Accounting and Priorities¶
Concept of job priority¶
The individual job priority is computed as a weighted sum of three different factors - see below for details:
the time that the job is waiting in the queue
the share of the project’s compute time that has already been used
a special priority granted as “quality of service” to specific projects or kind of usage
Thus, a job will get an especially high priority if it
has already been long time in the queue (age_factor)
runs under an account that has not yet used its share of compute time (FairShare_factor)
is associated with a high priority for other reasons (e.g. express QOS for small tests)

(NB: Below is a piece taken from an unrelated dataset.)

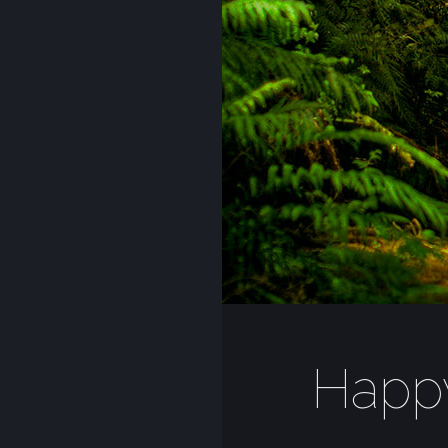
Happy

SLURM job priority calculation¶
On mistral we are using the Multi-factor Job Priority plugin of SLURM in order to influence job priority. The jobs priority at any given time is a weighted sum of the following factors:
age_factor ∈ [0,1] with 1 when age is more than PriorityMaxAge (30 day, 0 hours)
FairShare_factor ∈ [0,1] as explained below
QOS_factor ∈ [0,1] normalized according to ‘sacctmgr show qos’ (e.g. normal = 0, express = 0.1, bench = 1)
with the weights:
The final priority is then calculated as
Job_priority = PriorityWeightAge * age_factor + PriorityWeightFairshare * FairShare_factor + PriorityWeightQOS * QOS_factor
and can be checked with the sprio command:
PRIORITY = AGE + FAIRSHARE + QOS ∈ [0,3000] AGE = Weighted age priority ∈ [0,1000] FAIRSHARE = Weighted fair-share priority ∈ [0,1000] QOS = Weighted quality of service priority ∈ [0,1000]
While squeue has format options (%p and %Q) that display a job’s composite priority, sprio can be used to display a breakdown of the priority components for each job, e.g.
$ sprio JOBID PRIORITY AGE FAIRSHARE QOS 1421556 1175 100 975 100 2015831 274 20 204 50 2017372 258 0 258 0 ...
SLURM accounting storage¶
For each SLURM job the accounting database stores the computing cycles delivered by a machine in the units of allocated_cpus*wall_clock_seconds.
Hence, one Haswell node used for one hour in the compute partition is accounted internally as
1 NodeHour HSW = 3600*48 CPUsec = 172800 CPUsec
while a Broadwell node in the compute2 partition used for one hour in exclusive state is accounted internally as
1 NodeHour BDW = 3600*72 CPUsec = 259200 CPUsec
HLRE-projects are accounted by means of nodehours (as shown at https://luv.dkrz.de/projects/). We expect that since the CPU frequency of Broadwell nodes is less than for Haswell nodes, while the core count is higher, both effects should compensate resulting in a balanced nodehour metric. This might be modified in the future when different accounting weights are introduced for different node types.